Acordar cedo, fazer exame de sangue e urina, ver a taxa de colesterol a quantas anda. A glicose só pode estar baixa, a vida tem andado azeda. Arrumar os currículos. No plural mesmo. Um de trabalho, outro de amor. Por que, quando se quer começar uma relação, parece que o passado todo tem que ser investigado? O que você gosta de comer? Você prefere cinema ou DVD? Quantos anos ficou casado? Só perguntas. E muitas incertezas.
Por outro lado, o futuro está ali, na sua frente, como uma folha branca cheia de possibilidades, mas, por mais que eu me esforce, não consigo imaginar que “posso ser tudo o que quiser”. Penso é que posso ser o que ainda sobrar pra mim. Imagino-me alimentando-me de sobras e restos. Alguém não quis aquele cara? Dá pra mim, então. Aquele emprego já não lhe serve mais? Eu pego. Por que essa sensação de que tenho que dar graças a Deus por ainda ter umas sobrinhas para mim? Por que essa impressão sufocante de que se eu não correr não terei mais opções? O tempo vai ter passado e eu não terei mais nenhuma sobra para me agarrar?

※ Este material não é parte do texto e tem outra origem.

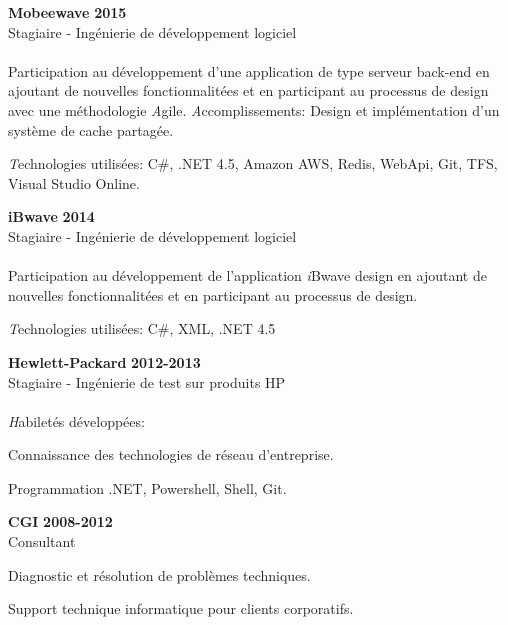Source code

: \documentclass[margin,line]{res}
\begin{document}
\begin{resume}
{\bf Mobeewave} \hfill {\bf 2015}\\
Stagiaire - Ingénierie de développement logiciel\\\\
Participation au développement d'une application de type serveur back-end en ajoutant de nouvelles fonctionnalitées et en participant au processus de design avec une méthodologie {\emph Agile}.
{\emph Accomplissements:} Design et implémentation d'un système de cache partagée. 

{\emph Technologies utilisées:} C\#, .NET 4.5, Amazon AWS, Redis, WebApi, Git, TFS, Visual Studio Online.


{\bf iBwave} \hfill {\bf 2014}\\
Stagiaire - Ingénierie de développement logiciel\\\\
Participation au développement de l'application {\emph iBwave design} en ajoutant de nouvelles fonctionnalitées et en participant au processus de design.

{\emph Technologies utilisées:} C\#, XML, .NET 4.5


{\bf Hewlett-Packard} \hfill {\bf 2012-2013}\\
Stagiaire - Ingénierie de test sur produits HP \\
\\
{\emph Habiletés développées: }
\begin{compactitem}
\item Connaissance des technologies de réseau d'entreprise.
\item Programmation .NET, Powershell, Shell, Git.
\end{compactitem}

{\bf CGI} \hfill {\bf 2008-2012}\\
Consultant
\begin{compactitem}
\item Diagnostic et résolution de problèmes techniques.
\item Support technique informatique pour clients corporatifs.
\end{compactitem}


\end{resume}
\end{document}

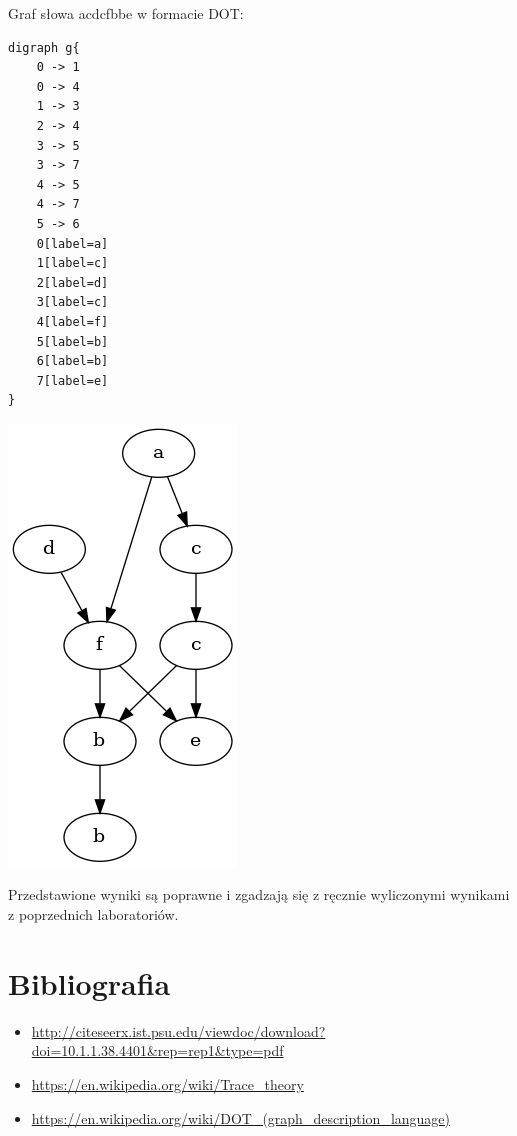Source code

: \documentclass[12pt]{article}
\begin{document}
\noindent
Graf słowa acdcfbbe w formacie DOT:
\begin{verbatim}
digraph g{
	0 -> 1
	0 -> 4
	1 -> 3
	2 -> 4
	3 -> 5
	3 -> 7
	4 -> 5
	4 -> 7
	5 -> 6
	0[label=a]
	1[label=c]
	2[label=d]
	3[label=c]
	4[label=f]
	5[label=b]
	6[label=b]
	7[label=e]
}
\end{verbatim}

\begin{center}
\centering
    \includegraphics[scale=0.5]{acdcfbbe_dot.png}
\end{center}

Przedstawione wyniki są poprawne i zgadzają się z ręcznie wyliczonymi wynikami z poprzednich laboratoriów.

\newpage
\section{Bibliografia}
\begin{itemize}
    \item \url{http://citeseerx.ist.psu.edu/viewdoc/download?doi=10.1.1.38.4401&rep=rep1&type=pdf}
    \item \url{https://en.wikipedia.org/wiki/Trace_theory}
    \item \url{https://en.wikipedia.org/wiki/DOT_(graph_description_language)}

\end{itemize}
\end{document}

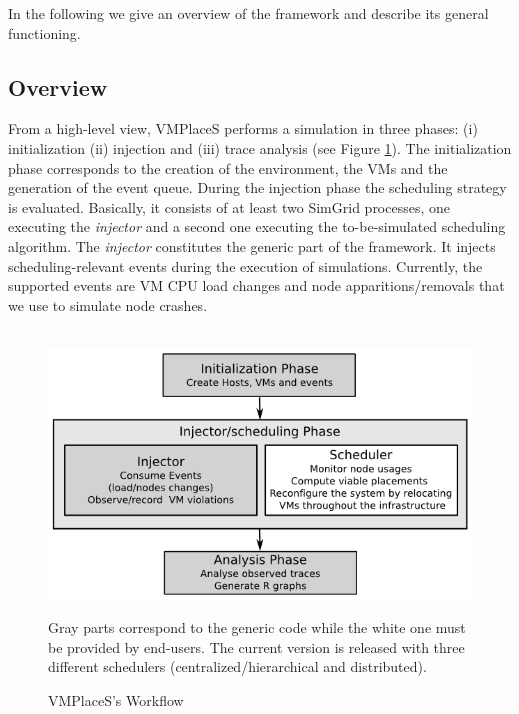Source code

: \documentclass[conference]{IEEEtran}
\newcommand{\sg}{SimGrid\xspace}
\newcommand{\vmps}{VMPlaceS\xspace}
\begin{document}
In the following we give an overview of the framework and describe its
general functioning.%

\subsection{Overview}
\label{sec:overview}

From a high-level view, \vmps performs a simulation in three phases:
(i) initialization (ii) injection and (iii) trace analysis (see Figure
\ref{fig:workflow}).  The
initialization phase corresponds to the creation of the environment,
the VMs and the generation of the event queue. During the injection
phase the scheduling strategy is evaluated. Basically, it consists of
at least two \sg processes, one executing the \emph{injector} and a
second one executing the to-be-simulated scheduling algorithm.  The
\emph{injector} constitutes the generic part of the framework. It
injects scheduling-relevant events during the execution of
simulations.  Currently, the supported events are VM CPU load changes
and node apparitions/removals that we use to simulate node crashes.

\begin{figure}
  {\centering ~\includegraphics[width=.95\linewidth]{figures/VMPlaceS-workflow.png}}
  \caption{\vmps's Workflow}
  \label{fig:workflow}
{\small Gray parts correspond to the generic code while the white one
  must be provided by end-users. The current version is released with
  three different schedulers (centralized/hierarchical and distributed).}
\end{figure}

\end{document}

Não. Não quero viver de sobras. Porque o tempo passou e eu estou inteira. Não mereço as sobras de ninguém. A partir de hoje só me apego a inteiros. Começo do zero. Como uma folha branca e uma caneta ainda hesitante, mas que vai rabiscar suas primeiras palavras sim, e, depois, comemorar, com um belo de um ponto final. De parágrafo. Para então começar tudo de novo mais uma vez, numa nova linha. Novo parágrafo, nova página em branco. E tenho dito.